Misinformation and Missed Opportunities for Compromise
During yesterday’s hearing, the bill’s sponsor presented a one-sided argument to the Senate Rules Committee, arguing that adoption of the B-6 amendment would enable consumers to unknowingly opt-in to receive messages from hundreds of companies simultaneously – what he termed the “lead generation loophole.” The comments suggested that there was a widespread problem with consumers’ consent being obtained surreptitiously online and then sold or transferred to hundreds of other companies. No evidence was offered to support this conclusion and the picture that was painted is exaggerated. Indeed, the courts have addressed this issue by placing the burden on companies making calls to establish that consent was provided to them. See, e.g., Mattson v. New Penn Fin., No. 3:18-cv-00990-YY, 2020 U.S. Dist. LEXIS 197955, at *13 (D. Or. Oct. 25, 2020) (The consumer, in looking for a mortgage, consented to receive messages from “up to 4 lenders.” The Oregon federal court denied a lender summary judgment when it could not meet the burden of proving that they were one of the four lenders that were expressly listed at the time the consumer provided their consent.). This case – and countless others like it – demonstrate that courts have already closed the “lead generation loophole” by placing the burden on the defendant to prove they obtained consent that clearly and conspicuously identified their company.

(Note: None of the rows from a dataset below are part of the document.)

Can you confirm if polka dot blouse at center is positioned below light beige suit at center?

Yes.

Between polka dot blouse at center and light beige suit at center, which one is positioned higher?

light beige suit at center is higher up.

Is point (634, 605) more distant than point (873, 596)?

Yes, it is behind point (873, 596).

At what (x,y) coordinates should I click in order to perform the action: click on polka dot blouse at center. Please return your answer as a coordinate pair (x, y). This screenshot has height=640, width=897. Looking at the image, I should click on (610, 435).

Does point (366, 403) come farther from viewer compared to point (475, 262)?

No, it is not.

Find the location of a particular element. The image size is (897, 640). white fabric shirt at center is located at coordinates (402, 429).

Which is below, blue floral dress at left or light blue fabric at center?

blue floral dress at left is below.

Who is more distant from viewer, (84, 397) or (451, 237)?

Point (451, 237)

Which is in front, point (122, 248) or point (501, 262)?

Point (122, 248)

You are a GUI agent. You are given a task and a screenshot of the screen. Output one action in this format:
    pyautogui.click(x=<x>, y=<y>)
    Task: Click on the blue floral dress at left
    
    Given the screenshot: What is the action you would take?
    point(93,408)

While EIA has been raising these concerns for months, it has been disappointed that proponents have not been willing to work towards a compromise that respects consumer choice. EIA and other industry participants have made multiple efforts to find compromise language that would preserve a consumer’s ability to knowingly opt in to receive messages from businesses, while ensuring that consent is provided only to identified businesses and cannot be transferred. We have advocated for solutions that would honor consumer consent to receive desired messages -– which means ensuring consumers have a clear understanding of exactly which companies they are providing consent to. Our aim is always to strike a balance that protects consumers while allowing businesses to operate effectively when consumers have provided their consent to receive messages.
Vice Chair Bonham Stands for Businesses and Consumer Choice
We commend Vice Chair Bonham for recognizing that the current draft of the bill, even with the approved amendment, continues to punish law-abiding businesses, potentially subjecting them to liability, and ignores consumer choice. As a result of these persistent issues, Vice Chair Bonham has indicated that he will prepare a “Minority Report” opposing the legislation unless it is possible to find a compromise that genuinely protects businesses and honors consumer choice. His commitment to serious legislation and valuing industry input has been consistently noted.
The EIA remains steadfast in its commitment to working with the Oregon Senate. We believe it is essential to find a balanced path forward that effectively targets bad actors without imposing impossible burdens on the ecommerce ecosystem. We will continue to highlight the “technically unworkable provisions” and the risks of “frivolous lawsuits against legitimate businesses” that this bill, in its current form, presents.